What to produce >>
State how many lines of the records below contain the string "offsetDistance", treating case as significant, and give only the number.
# start of Input
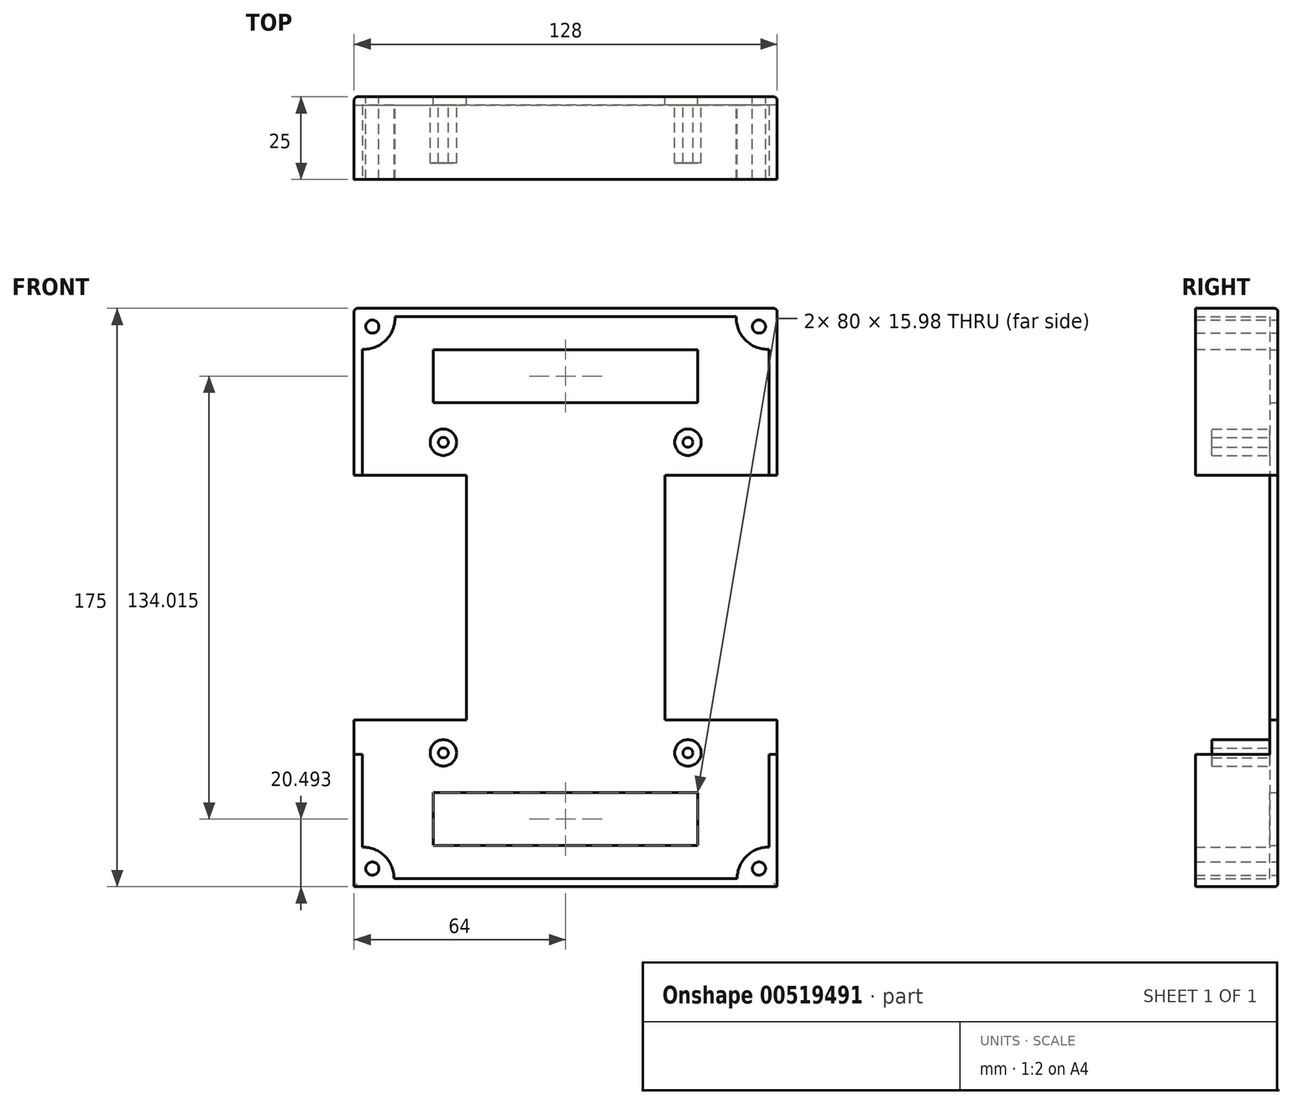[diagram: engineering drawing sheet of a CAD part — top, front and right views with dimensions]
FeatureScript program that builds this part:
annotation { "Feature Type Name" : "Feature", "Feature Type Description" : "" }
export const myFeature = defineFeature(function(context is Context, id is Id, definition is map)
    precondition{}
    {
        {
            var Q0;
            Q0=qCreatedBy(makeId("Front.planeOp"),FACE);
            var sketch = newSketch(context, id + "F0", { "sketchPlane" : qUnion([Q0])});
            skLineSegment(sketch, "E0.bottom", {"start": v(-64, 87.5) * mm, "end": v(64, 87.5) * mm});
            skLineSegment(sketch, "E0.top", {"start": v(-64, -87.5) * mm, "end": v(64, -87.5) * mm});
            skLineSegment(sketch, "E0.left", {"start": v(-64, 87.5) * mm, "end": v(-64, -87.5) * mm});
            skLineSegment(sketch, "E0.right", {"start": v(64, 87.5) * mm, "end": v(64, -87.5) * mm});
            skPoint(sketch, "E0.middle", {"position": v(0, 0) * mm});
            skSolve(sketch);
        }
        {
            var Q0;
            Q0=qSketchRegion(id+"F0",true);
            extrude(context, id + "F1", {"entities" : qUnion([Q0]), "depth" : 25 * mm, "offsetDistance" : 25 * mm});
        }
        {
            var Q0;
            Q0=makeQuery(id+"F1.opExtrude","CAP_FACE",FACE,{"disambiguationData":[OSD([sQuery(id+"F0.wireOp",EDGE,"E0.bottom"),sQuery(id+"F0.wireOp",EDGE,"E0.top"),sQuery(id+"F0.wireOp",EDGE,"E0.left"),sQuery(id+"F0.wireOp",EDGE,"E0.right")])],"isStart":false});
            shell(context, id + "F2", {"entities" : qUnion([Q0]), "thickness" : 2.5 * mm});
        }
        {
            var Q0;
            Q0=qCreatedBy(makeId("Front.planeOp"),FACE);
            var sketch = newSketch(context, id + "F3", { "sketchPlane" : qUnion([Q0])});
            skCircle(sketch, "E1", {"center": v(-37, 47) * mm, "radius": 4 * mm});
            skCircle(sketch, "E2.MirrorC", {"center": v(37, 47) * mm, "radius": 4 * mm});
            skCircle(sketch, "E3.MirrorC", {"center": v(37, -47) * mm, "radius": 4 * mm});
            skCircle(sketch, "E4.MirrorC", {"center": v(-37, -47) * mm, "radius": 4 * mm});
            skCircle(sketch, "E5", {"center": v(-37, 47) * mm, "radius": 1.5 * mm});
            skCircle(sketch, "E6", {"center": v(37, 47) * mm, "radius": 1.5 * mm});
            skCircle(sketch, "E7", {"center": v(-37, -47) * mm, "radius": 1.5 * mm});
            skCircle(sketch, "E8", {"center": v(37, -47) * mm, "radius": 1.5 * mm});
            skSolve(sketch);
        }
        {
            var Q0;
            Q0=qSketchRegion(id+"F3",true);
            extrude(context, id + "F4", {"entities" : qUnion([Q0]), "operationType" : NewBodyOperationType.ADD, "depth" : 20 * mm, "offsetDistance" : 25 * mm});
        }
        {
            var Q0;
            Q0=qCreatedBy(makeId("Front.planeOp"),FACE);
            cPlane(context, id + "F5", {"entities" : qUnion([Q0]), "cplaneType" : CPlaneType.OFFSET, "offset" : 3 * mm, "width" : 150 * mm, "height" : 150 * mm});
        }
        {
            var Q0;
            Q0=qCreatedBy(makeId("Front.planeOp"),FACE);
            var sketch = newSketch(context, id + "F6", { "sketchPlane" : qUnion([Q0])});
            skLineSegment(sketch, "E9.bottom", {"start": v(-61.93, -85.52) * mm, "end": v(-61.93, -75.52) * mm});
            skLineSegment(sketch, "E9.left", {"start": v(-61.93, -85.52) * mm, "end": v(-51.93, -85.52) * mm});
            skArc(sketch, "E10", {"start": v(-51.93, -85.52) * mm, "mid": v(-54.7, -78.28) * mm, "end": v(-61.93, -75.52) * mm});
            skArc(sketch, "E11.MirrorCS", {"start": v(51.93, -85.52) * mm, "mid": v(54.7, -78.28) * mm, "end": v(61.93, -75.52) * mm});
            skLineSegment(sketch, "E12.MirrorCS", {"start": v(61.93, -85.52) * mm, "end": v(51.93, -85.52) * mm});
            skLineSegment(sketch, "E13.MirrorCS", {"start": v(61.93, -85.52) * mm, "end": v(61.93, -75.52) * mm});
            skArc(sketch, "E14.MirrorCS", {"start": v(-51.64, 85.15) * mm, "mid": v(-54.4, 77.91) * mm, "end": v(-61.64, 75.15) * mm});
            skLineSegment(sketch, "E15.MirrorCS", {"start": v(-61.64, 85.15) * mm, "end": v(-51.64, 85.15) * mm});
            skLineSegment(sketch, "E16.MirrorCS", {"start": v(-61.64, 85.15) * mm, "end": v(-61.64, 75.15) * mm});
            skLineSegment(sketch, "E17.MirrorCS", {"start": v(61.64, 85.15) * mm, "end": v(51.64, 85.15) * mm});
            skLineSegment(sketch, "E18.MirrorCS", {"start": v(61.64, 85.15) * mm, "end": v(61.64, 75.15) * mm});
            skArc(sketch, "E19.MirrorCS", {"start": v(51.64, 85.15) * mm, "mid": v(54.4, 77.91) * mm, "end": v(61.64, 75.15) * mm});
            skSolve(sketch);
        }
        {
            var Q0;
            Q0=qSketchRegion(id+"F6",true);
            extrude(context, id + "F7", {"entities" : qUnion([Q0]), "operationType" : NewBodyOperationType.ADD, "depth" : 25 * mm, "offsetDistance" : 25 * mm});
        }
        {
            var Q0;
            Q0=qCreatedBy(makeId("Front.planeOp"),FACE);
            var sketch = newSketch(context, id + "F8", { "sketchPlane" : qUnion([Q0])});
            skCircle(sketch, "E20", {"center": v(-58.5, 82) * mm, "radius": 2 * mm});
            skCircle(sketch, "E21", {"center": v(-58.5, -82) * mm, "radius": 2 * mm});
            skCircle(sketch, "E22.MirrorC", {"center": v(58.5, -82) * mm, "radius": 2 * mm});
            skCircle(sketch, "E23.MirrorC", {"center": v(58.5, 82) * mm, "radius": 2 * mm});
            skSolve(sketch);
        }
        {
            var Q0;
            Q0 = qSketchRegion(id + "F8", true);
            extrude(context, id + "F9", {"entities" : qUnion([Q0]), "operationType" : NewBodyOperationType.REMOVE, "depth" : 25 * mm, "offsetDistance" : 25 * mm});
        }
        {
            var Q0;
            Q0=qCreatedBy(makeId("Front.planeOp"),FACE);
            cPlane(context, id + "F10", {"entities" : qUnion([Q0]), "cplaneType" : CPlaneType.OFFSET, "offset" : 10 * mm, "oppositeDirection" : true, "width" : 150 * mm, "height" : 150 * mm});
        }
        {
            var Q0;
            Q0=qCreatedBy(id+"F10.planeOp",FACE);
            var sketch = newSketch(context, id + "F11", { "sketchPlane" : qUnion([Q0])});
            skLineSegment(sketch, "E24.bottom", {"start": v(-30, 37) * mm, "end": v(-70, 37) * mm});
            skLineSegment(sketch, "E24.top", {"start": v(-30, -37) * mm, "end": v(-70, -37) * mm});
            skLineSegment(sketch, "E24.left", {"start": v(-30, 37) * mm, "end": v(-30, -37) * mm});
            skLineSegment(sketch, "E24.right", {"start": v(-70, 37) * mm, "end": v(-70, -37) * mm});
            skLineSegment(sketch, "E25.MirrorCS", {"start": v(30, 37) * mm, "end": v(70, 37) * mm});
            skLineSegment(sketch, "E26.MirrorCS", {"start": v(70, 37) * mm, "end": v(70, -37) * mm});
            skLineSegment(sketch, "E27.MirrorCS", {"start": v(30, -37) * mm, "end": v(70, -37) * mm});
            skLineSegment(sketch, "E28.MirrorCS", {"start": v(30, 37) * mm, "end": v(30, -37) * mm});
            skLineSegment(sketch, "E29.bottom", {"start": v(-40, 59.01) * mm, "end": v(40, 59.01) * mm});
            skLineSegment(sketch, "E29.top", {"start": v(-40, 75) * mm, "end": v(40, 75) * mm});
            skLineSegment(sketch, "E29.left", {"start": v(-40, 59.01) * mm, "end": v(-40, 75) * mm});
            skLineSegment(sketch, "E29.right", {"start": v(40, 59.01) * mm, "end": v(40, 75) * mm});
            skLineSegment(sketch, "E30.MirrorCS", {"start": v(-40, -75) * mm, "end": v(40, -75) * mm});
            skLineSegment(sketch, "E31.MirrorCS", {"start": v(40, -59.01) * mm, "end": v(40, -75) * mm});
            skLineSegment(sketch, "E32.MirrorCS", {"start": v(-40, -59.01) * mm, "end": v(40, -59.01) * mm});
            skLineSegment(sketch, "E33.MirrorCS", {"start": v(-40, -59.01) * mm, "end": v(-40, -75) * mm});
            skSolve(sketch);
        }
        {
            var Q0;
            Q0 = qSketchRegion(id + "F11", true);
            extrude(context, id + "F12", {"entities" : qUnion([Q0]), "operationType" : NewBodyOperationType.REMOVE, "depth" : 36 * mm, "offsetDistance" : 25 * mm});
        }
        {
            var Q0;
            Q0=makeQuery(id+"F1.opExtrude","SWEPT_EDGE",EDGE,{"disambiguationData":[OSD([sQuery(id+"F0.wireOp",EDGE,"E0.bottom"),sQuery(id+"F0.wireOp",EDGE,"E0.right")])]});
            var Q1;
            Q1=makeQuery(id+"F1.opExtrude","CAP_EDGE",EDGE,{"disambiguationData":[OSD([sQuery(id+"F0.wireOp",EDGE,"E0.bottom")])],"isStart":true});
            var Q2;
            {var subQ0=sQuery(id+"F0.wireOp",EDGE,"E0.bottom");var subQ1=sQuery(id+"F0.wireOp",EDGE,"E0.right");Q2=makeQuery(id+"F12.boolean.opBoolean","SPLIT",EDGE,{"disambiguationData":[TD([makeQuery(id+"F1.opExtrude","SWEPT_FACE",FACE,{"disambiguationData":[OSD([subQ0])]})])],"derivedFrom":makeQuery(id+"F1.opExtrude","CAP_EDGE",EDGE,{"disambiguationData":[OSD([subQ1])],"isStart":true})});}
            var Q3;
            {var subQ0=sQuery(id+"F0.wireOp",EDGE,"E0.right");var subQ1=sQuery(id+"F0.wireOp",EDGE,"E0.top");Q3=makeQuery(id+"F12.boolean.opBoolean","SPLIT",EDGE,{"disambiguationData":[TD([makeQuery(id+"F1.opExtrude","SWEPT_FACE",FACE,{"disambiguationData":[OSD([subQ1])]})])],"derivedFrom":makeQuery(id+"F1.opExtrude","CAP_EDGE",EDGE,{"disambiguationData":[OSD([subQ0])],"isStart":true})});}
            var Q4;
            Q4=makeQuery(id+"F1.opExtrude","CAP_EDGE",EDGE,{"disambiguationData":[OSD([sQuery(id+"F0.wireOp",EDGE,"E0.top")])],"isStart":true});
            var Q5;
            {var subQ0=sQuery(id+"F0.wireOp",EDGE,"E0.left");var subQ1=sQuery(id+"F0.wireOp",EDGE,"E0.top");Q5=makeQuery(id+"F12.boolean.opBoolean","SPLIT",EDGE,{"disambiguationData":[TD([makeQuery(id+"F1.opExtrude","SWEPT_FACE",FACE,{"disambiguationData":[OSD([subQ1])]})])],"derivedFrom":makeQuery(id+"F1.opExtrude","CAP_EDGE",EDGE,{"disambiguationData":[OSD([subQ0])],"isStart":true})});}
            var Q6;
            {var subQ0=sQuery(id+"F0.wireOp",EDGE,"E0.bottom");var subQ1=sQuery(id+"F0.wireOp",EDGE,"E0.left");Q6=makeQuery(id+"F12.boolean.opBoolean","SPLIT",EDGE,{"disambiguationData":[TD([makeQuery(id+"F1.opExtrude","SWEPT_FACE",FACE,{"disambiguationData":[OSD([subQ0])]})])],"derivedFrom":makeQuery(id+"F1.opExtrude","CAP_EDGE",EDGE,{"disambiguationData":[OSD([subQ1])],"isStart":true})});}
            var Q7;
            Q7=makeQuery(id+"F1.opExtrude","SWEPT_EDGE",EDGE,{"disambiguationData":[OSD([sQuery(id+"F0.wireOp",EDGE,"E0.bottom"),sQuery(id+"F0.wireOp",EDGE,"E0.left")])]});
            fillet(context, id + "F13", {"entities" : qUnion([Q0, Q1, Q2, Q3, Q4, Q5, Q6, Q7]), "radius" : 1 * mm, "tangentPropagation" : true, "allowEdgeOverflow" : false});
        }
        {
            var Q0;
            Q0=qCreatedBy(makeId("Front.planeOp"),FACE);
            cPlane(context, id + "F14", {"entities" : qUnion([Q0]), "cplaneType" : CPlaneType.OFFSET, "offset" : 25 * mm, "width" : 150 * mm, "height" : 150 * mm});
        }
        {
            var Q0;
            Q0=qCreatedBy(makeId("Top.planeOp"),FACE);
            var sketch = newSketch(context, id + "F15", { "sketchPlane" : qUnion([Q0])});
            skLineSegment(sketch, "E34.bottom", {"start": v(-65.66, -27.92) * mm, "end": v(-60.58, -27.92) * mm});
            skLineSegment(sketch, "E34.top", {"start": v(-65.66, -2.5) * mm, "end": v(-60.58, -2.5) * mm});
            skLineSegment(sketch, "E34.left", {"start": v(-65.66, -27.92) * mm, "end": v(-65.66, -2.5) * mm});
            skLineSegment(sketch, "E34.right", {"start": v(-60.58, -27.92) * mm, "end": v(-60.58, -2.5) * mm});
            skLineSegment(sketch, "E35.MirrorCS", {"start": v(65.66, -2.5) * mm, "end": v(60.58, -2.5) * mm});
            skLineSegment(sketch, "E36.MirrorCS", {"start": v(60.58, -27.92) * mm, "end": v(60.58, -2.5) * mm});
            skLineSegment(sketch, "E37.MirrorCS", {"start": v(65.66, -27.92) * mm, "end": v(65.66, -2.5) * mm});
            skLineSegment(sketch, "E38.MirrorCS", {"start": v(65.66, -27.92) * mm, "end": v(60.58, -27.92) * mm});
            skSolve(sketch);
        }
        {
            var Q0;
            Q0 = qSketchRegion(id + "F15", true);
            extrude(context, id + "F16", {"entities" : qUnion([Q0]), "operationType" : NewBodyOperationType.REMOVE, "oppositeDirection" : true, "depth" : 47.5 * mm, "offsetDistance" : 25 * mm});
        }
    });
# end of Input
Exercise answer >>
6